## Task requirements
Every record below must be retyped exactly, with the pictures left out.

## Given entries
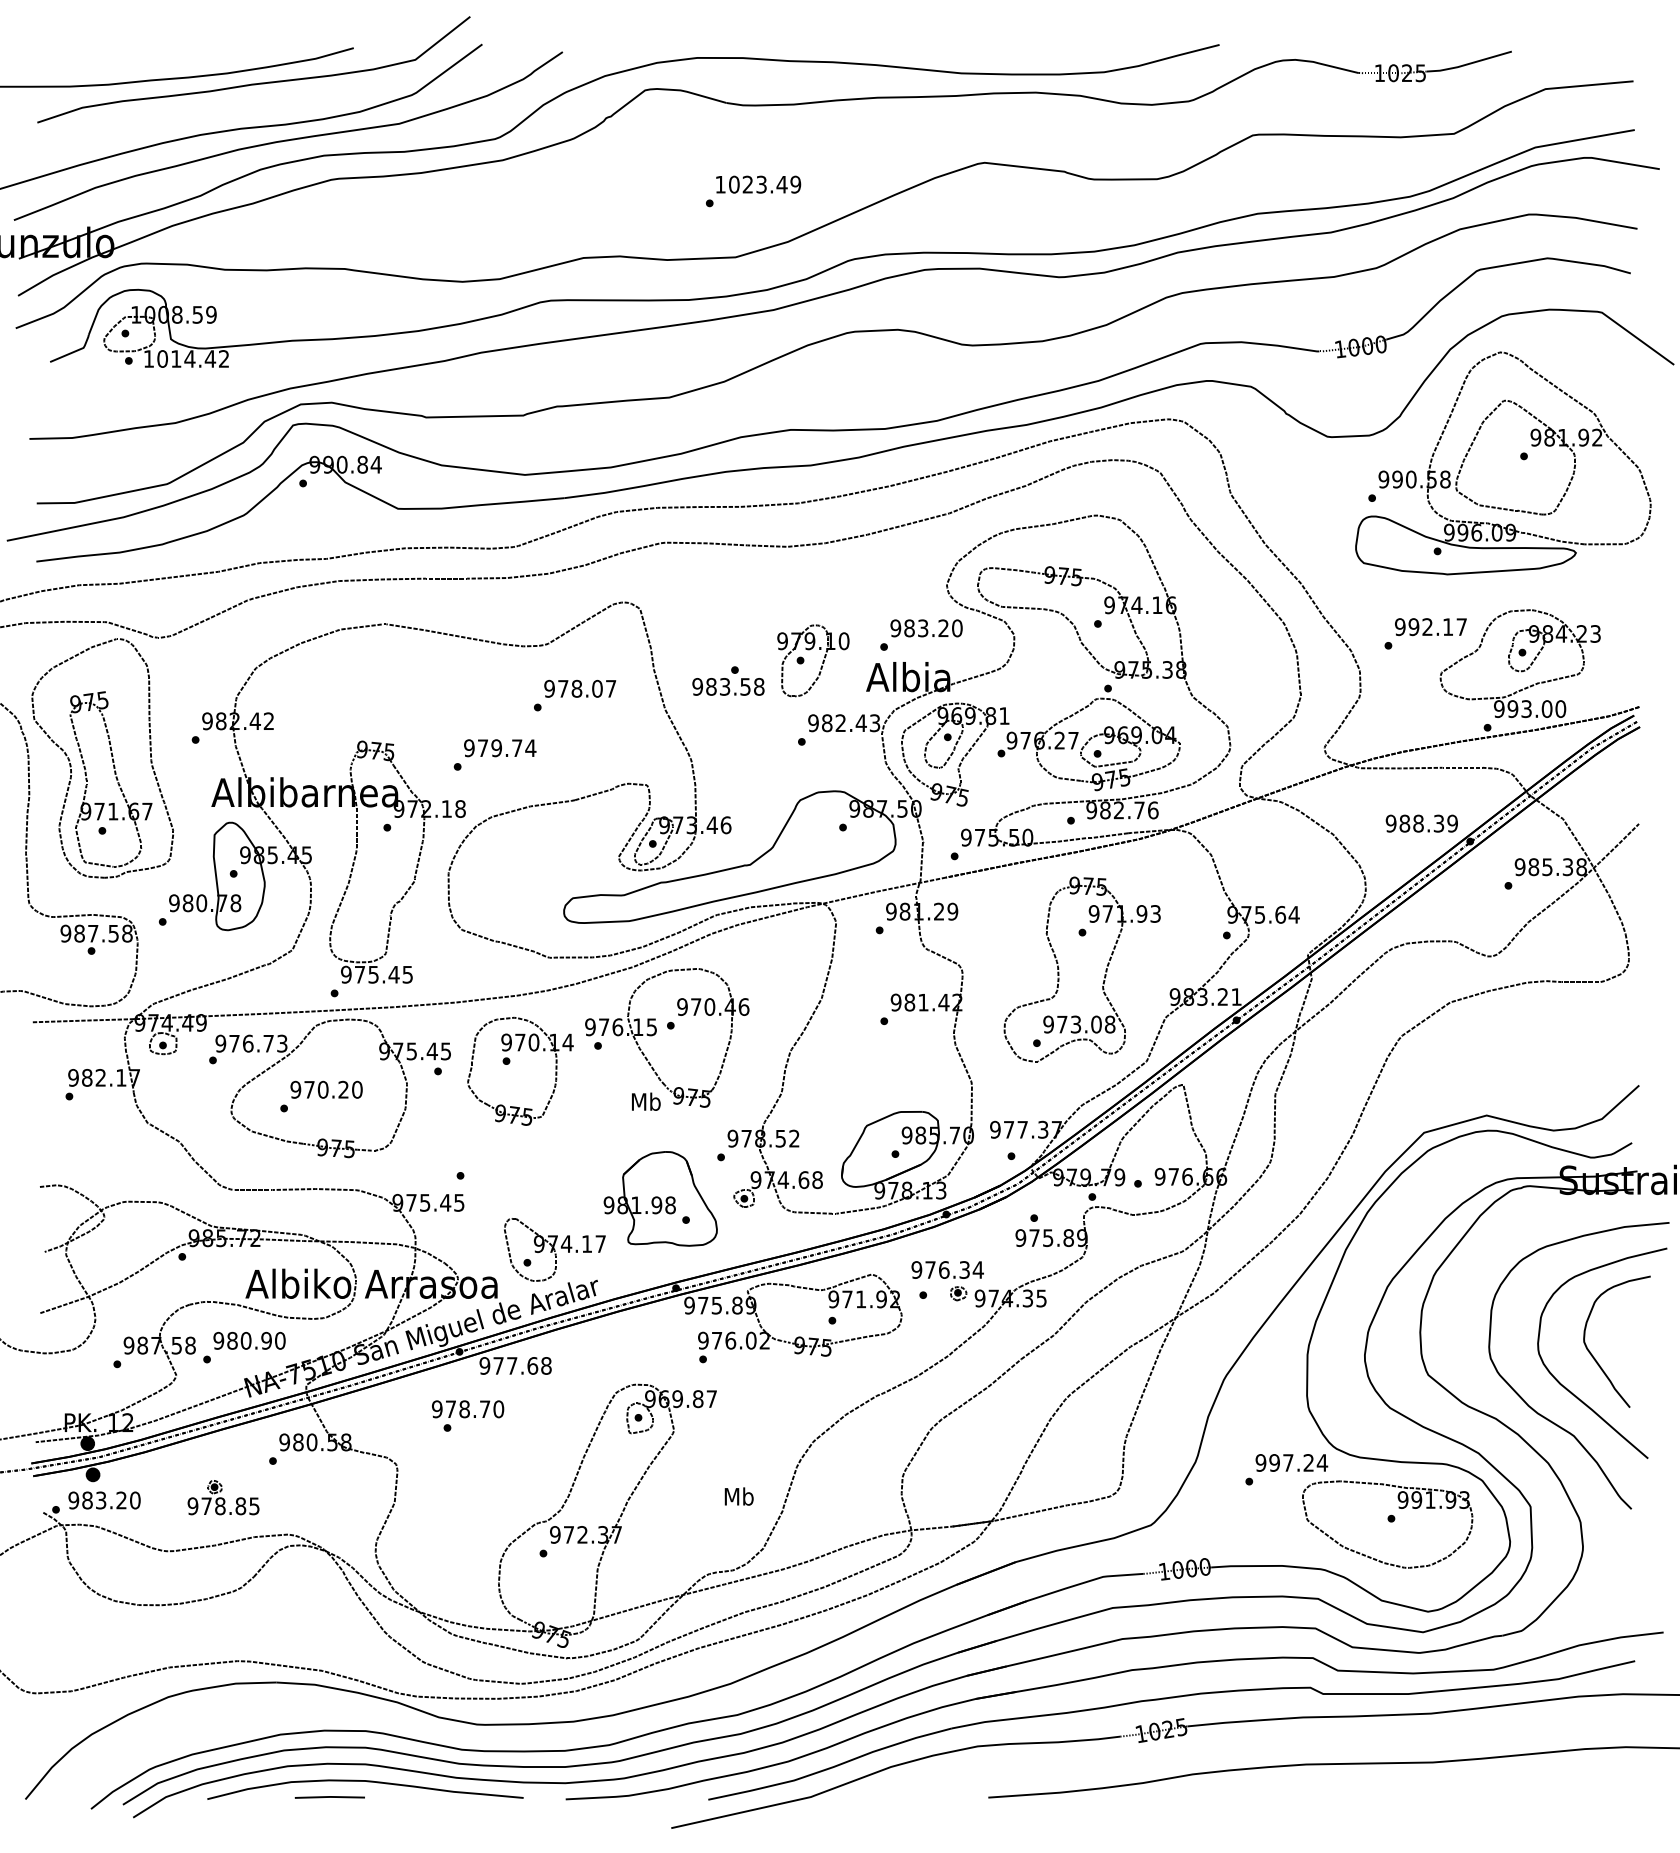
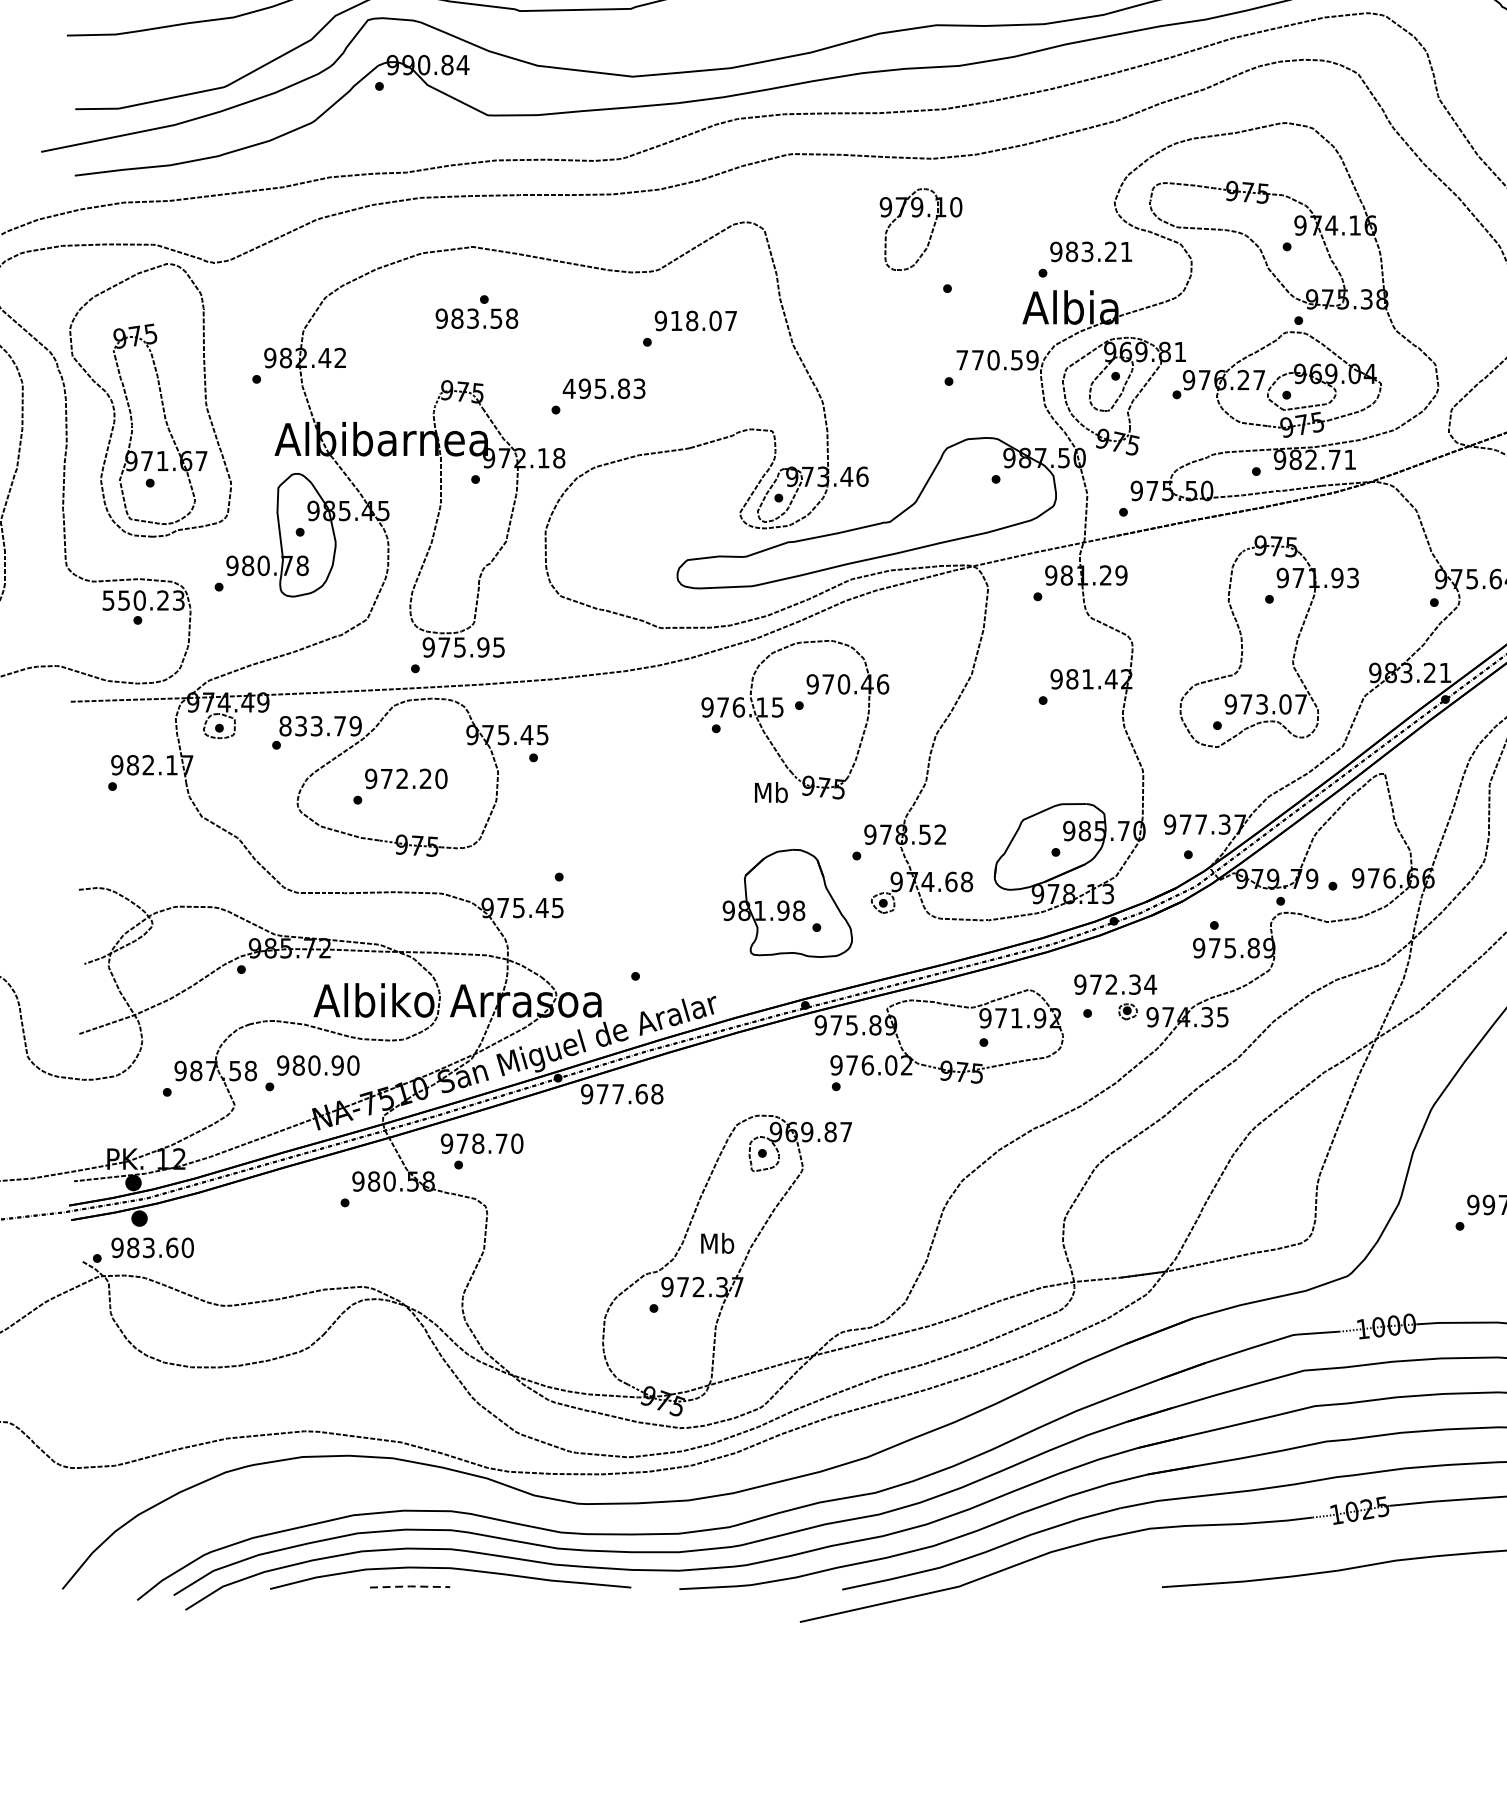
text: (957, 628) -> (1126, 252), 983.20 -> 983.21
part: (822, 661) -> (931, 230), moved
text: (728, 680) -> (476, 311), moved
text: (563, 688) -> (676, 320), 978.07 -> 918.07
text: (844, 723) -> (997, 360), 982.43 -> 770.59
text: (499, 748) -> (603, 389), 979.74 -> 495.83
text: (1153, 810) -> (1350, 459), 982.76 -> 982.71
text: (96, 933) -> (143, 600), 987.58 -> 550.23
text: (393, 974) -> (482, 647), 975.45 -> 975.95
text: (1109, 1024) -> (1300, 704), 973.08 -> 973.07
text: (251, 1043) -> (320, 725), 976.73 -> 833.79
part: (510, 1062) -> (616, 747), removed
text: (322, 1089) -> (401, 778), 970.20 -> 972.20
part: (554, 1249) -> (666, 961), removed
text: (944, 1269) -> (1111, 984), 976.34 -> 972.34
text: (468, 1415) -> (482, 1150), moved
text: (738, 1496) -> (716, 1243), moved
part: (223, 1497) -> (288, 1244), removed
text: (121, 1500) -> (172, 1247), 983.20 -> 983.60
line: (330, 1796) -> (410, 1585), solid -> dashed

## Answer space
text: (957, 628) -> (1126, 252), 983.20 -> 983.21
part: (822, 661) -> (931, 230), moved
text: (728, 680) -> (476, 311), moved
text: (563, 688) -> (676, 320), 978.07 -> 918.07
text: (844, 723) -> (997, 360), 982.43 -> 770.59
text: (499, 748) -> (603, 389), 979.74 -> 495.83
text: (1153, 810) -> (1350, 459), 982.76 -> 982.71
text: (96, 933) -> (143, 600), 987.58 -> 550.23
text: (393, 974) -> (482, 647), 975.45 -> 975.95
text: (1109, 1024) -> (1300, 704), 973.08 -> 973.07
text: (251, 1043) -> (320, 725), 976.73 -> 833.79
part: (510, 1062) -> (616, 747), removed
text: (322, 1089) -> (401, 778), 970.20 -> 972.20
part: (554, 1249) -> (666, 961), removed
text: (944, 1269) -> (1111, 984), 976.34 -> 972.34
text: (468, 1415) -> (482, 1150), moved
text: (738, 1496) -> (716, 1243), moved
part: (223, 1497) -> (288, 1244), removed
text: (121, 1500) -> (172, 1247), 983.20 -> 983.60
line: (330, 1796) -> (410, 1585), solid -> dashed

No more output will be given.